|#1||A. Hollywood discovered it's Golden Boy in Jake Gyllenhaal.|
|B. Hollywood discovered its Golden Boy in Jake Gyllenhaal. |
|#2||A. It's unfortunate that Jake has not discovered me, yet.|
|B. Its unfortunate that Jake has not discovered me, yet.|
|#3||A. Our’s would be a whirlwind romance like no other.|
|B. Ours would be a whirlwind romance like no other.|
If you chose B for #1, A for #2, and B for #3, congratulations! If you did not select the correct answers, click here to review.
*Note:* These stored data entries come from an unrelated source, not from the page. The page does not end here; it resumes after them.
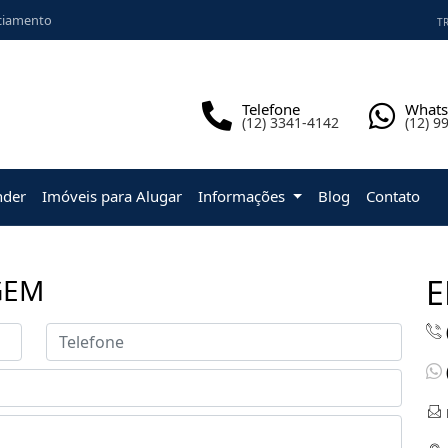
ciamento
TR
Telefone
What
(12) 3341-4142
(12) 9
nder
Imóveis para Alugar
Informações
Blog
Contato
GEM
E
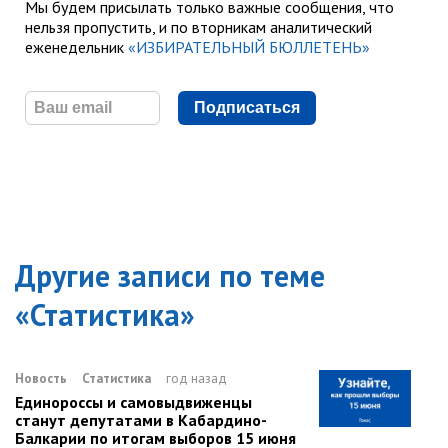
Мы будем присылать только важные сообщения, что
нельзя пропустить, и по вторникам аналитический
еженедельник
«ИЗБИРАТЕЛЬНЫЙ БЮЛЛЕТЕНЬ»
Подписаться
Другие записи по теме
«
Статистика
»
Новость
Статистика
год назад
Единороссы и самовыдвиженцы
станут депутатами в Кабардино-
Балкарии по итогам выборов 15 июня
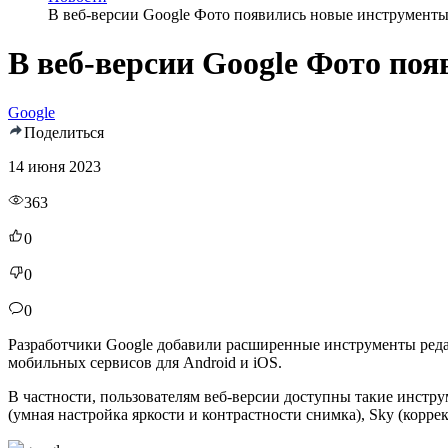
В веб-версии Google Фото появились новые инструмент
В веб-версии Google Фото по
Google
Поделиться
14 июня 2023
363
0
0
0
Разработчики Google добавили расширенные инструменты реда
мобильных сервисов для Android и iOS.
В частности, пользователям веб-версии доступны такие инструме
(умная настройка яркости и контрастности снимка), Sky (корре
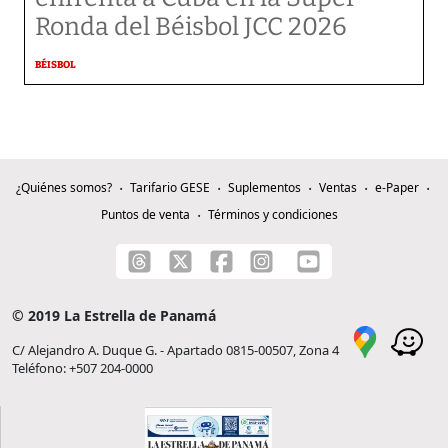
Ronda del Béisbol JCC 2026
BÉISBOL
¿Quiénes somos?
Tarifario GESE
Suplementos
Ventas
e-Paper
Puntos de venta
Términos y condiciones
© 2019 La Estrella de Panamá
C/ Alejandro A. Duque G. - Apartado 0815-00507, Zona 4
Teléfono: +507 204-0000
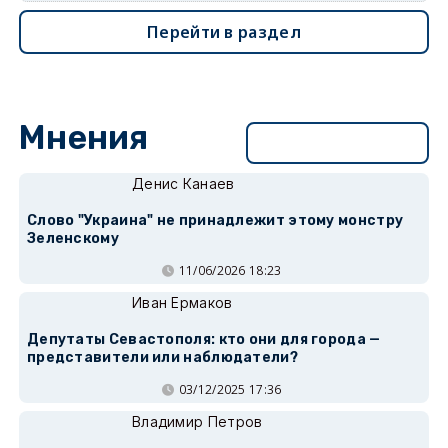
Перейти в раздел
Мнения
Перейти в раздел
Денис Канаев
Слово "Украина" не принадлежит этому монстру
Зеленскому
11/06/2026 18:23
Иван Ермаков
Депутаты Севастополя: кто они для города —
представители или наблюдатели?
03/12/2025 17:36
Владимир Петров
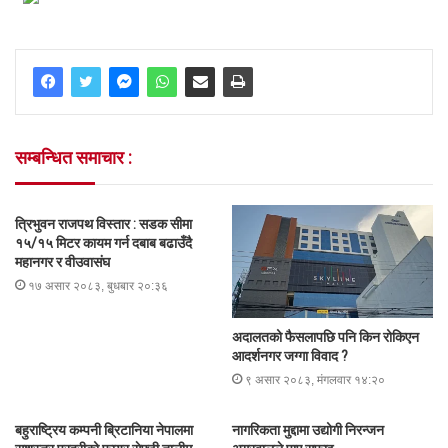
सम्बन्धित समाचार :
त्रिभुवन राजपथ विस्तार : सडक सीमा
१५/१५ मिटर कायम गर्न दबाब बढाउँदै
महानगर र वीउवासंघ
१७ असार २०८३, बुधबार २०:३६
अदालतको फैसलापछि पनि किन रोकिएन
आदर्शनगर जग्गा विवाद ?
९ असार २०८३, मंगलवार १४:२०
बहुराष्ट्रिय कम्पनी ब्रिटानिया नेपालमा
नागरिकता मुद्दामा उद्योगी निरन्जन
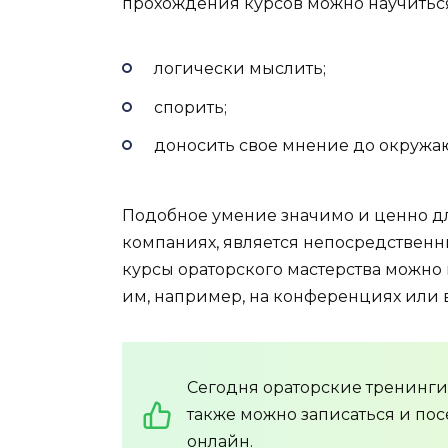
прохождения курсов можно научитьс
логически мыслить;
спорить;
доносить свое мнение до окружа
Подобное умение значимо и ценно дл
компаниях, является непосредствен
курсы ораторского мастерства можно 
им, например, на конференциях или в
Сегодня ораторские тренинги
также можно записаться и пос
онлайн.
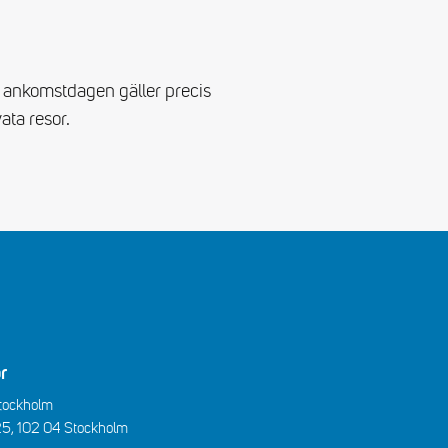
0 ankomstdagen gäller precis
ata resor.
r
Stockholm
25, 102 04 Stockholm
Week 6, Lesson 6, is going to be an easy one: a vs. an. Okay, we all remember learning that you should use a if the next word starts with a consonant and an if it start with a vowel. For example: a Florida Gators fan; an Auburn Tigers fan. (F in Florida=consonant; A in Auburn=vowel) Sounds perfectly logical, right?
Of course there's a trick. What they forgot to tell us (or, more likely, I may have been off-task that day) is that it's not just a vowel you have to look out for, it's the vowel sound, which gets especially tricky when you're talking about abbreviations or acronyms.
- Even though "u" is a vowel, it makes a consonant sound, therefore a goes before it. A UF student; A University of Florida student.
- Even though "h" is a consonant, sometimes it makes a vowel sound and gets an and other times it makes a consonant sound and gets a. An honor; A house.
- For abbreviations, you have to think of what the sound is rather than what the letter stands for. So "f" makes a consonant sound when it starts a word, but a vowel sound when it starts an abbreviation. (Same with h, l, m, n, r, s, x.) An FSU fan; A Florida State University fan; An LSU fan; A Louisiana State University fan.
- For acronyms (abbreviations that are spoken like words), you treat it the same as you would the word. A FEDEX employee.
- Of course there's a screwy one. Ya know how sometimes people say "istoric" instead of "historic"? If you're one of those people, you should use an. However, even though there's a lot of leniency from the Grammar Police on this issue, a is preferred in formal writing.